Viral analyses require accurately differentiating viral from cellular sequences in complex metagenomes. As viruses have no universal marker genes, high mutation rates, and reference databases that do not well-represent their diversity, this remains challenging. An increasing number of bioinformatics tools have been developed to recover viral sequences from metagenomic datasets. Each of these tools has its own biases, making it challenging for researchers to know which tool(s) would be best suited to their specific application. Many researchers combine the output of multiple viral identification tools (“tools”) in an attempt to exploit the unique strengths of each to distill a set of higher confidence viral sequences. However, this approach has yet to be rigorously benchmarked.

Hypothesizing that a multi-tool approach would discover more viruses without greatly increasing contamination, we evaluated 27 published viral identification tools. We benchmarked 63 combinations of 6 tools (“rulesets”) that met our preliminary requirements using a mock environmental metagenomic dataset composed of publicly available viral, bacterial, archaeal, fungal, plasmid, and protist sequences. In addition to four single-tool rules (based on VirSorter, VirSorter2, DeepVirFinder, and VIBRANT), we also developed two multi-tool “tuning” rules. These rules use Kaiju, CheckV, and VirSorter2 to refine our predictions, adding sequences with particularly viral features (“tuning addition”) or removing sequences with particularly cellular features (“tuning removal”). We then applied these rulesets to different aquatic metagenomes (fresh and saltwater, drinking water, wastewater) to evaluate the impact of habitat on performance.

We found that 6 rule rulesets had MCCs that were statistically equivalent (p_adj ≥ 0.05) to the ruleset with the highest MCC (MCC=0.75). These “high MCC” rulesets all included VirSorter2, 5 of the 6 included our “tuning removal” rule, and none used more than 4 of our 6 rules. DeepVirFinder, VIBRANT, and VirSorter were each found once in the “high MCC” rulesets, but never in combination with each other. We further determined that 2 to 5 rule rulesets increased precision compared to the single-rule ones (p_adj ≤ 0.05); and that 4 and 5 rule rulesets increased recall compared to 1 to 3 rule ones (p_adj ≤ 0.05). From the environmental metagenomes, we found that different rulesets were better suited for virus vs cellular-enriched metagenomes. In this talk, I will share our ruleset recommendations for different environments and research questions, and provide a blueprint for intentional, data-driven validation of viral identification tool combinations.

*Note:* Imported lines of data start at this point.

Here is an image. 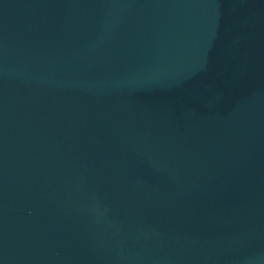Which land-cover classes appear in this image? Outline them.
<instances>
[{
	"label": "water",
	"instance_id": "obj_1",
	"mask_svg": "<svg viewBox=\"0 0 264 264\" xmlns=\"http://www.w3.org/2000/svg\"><path fill=\"white\" fill-rule=\"evenodd\" d=\"M0 264H264V0H0Z\"/></svg>",
	"mask_w": 264,
	"mask_h": 264
}]
</instances>
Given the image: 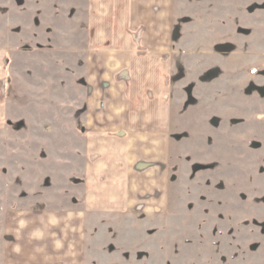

Overall, we found that caution is necessary when combining viral identification tools. While combining tools does increase viral recall, it comes at the expense of more false positives. Ultimately, by increasing the number and quality of viruses identified from metagenomes through intentional, data-driven combination of tools, this work will improve ecological insights with far-reaching implications for human and environmental health.